▶ _WHAT IS BEING ASKED_
Output exactly the lines below, starting with the line that has "2013-05-22: 1 -> none" and going on through the line that has "калорийность, РИС ОТВАРНОЙ: 252 -> 275", both included, and no other lines.

▶ _INPUT FOR THIS TASK_
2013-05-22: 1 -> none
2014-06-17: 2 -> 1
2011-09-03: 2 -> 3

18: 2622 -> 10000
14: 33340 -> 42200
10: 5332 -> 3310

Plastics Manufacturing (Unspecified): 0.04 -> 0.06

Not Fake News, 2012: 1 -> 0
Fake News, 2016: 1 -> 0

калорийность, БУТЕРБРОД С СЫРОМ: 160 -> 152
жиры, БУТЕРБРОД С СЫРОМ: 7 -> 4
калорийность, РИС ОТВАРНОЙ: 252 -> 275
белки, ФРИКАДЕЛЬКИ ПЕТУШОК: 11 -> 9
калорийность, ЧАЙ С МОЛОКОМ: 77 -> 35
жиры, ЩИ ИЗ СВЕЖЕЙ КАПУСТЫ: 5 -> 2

...

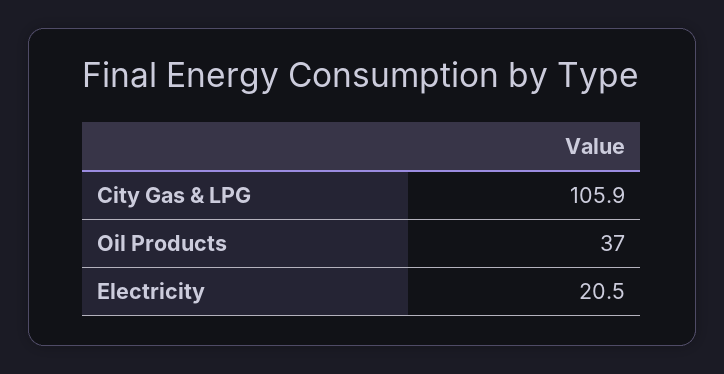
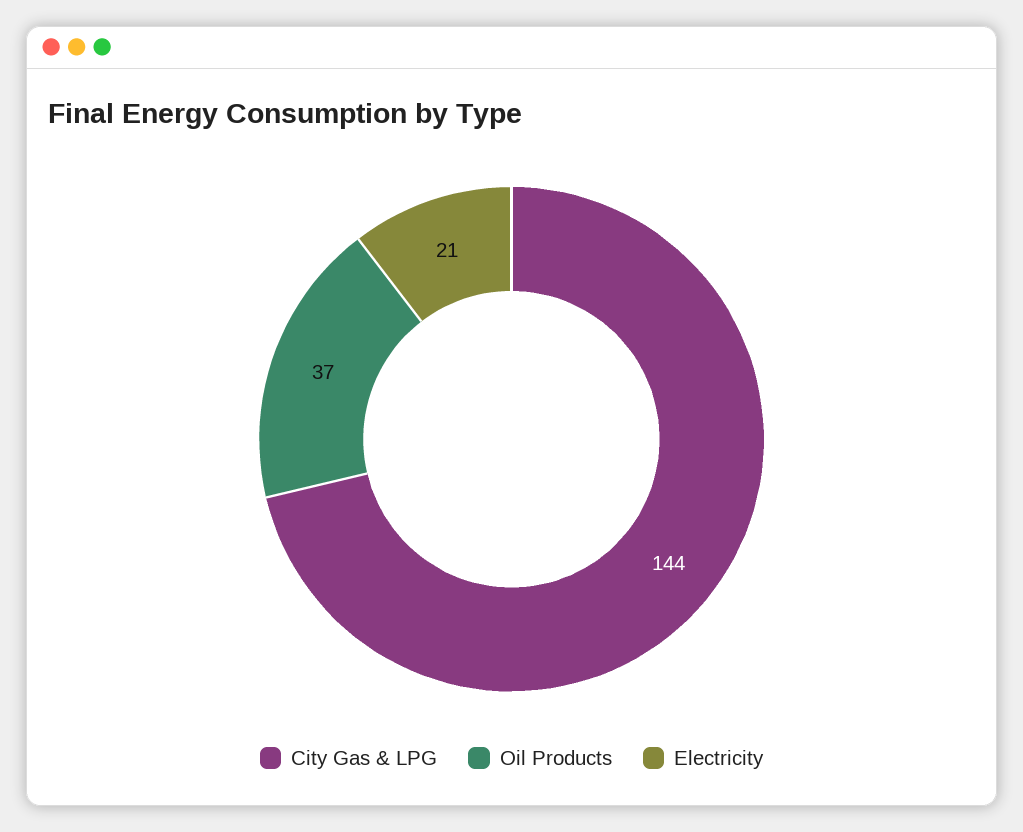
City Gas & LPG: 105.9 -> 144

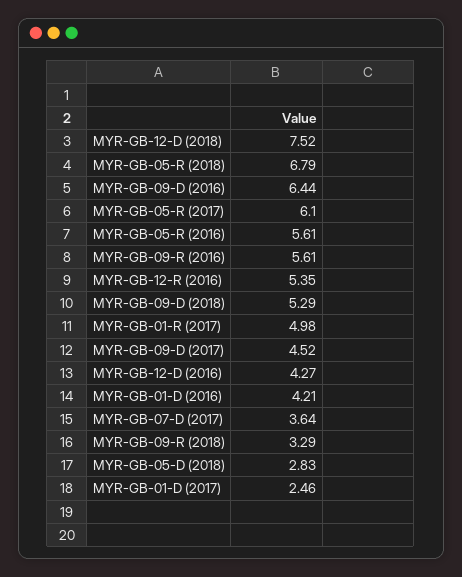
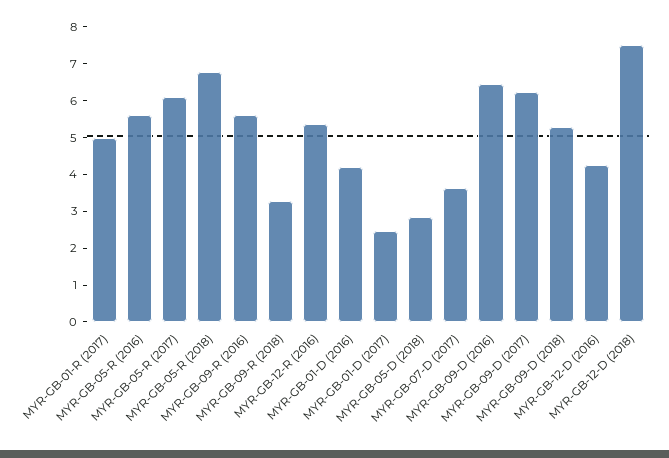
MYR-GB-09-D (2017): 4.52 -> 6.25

---

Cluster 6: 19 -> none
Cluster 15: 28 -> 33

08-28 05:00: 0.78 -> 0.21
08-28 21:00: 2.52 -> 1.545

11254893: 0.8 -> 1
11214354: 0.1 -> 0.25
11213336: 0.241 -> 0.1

▶ _EXERCISE OUTPUT_
2013-05-22: 1 -> none
2014-06-17: 2 -> 1
2011-09-03: 2 -> 3

18: 2622 -> 10000
14: 33340 -> 42200
10: 5332 -> 3310

Plastics Manufacturing (Unspecified): 0.04 -> 0.06

Not Fake News, 2012: 1 -> 0
Fake News, 2016: 1 -> 0

калорийность, БУТЕРБРОД С СЫРОМ: 160 -> 152
жиры, БУТЕРБРОД С СЫРОМ: 7 -> 4
калорийность, РИС ОТВАРНОЙ: 252 -> 275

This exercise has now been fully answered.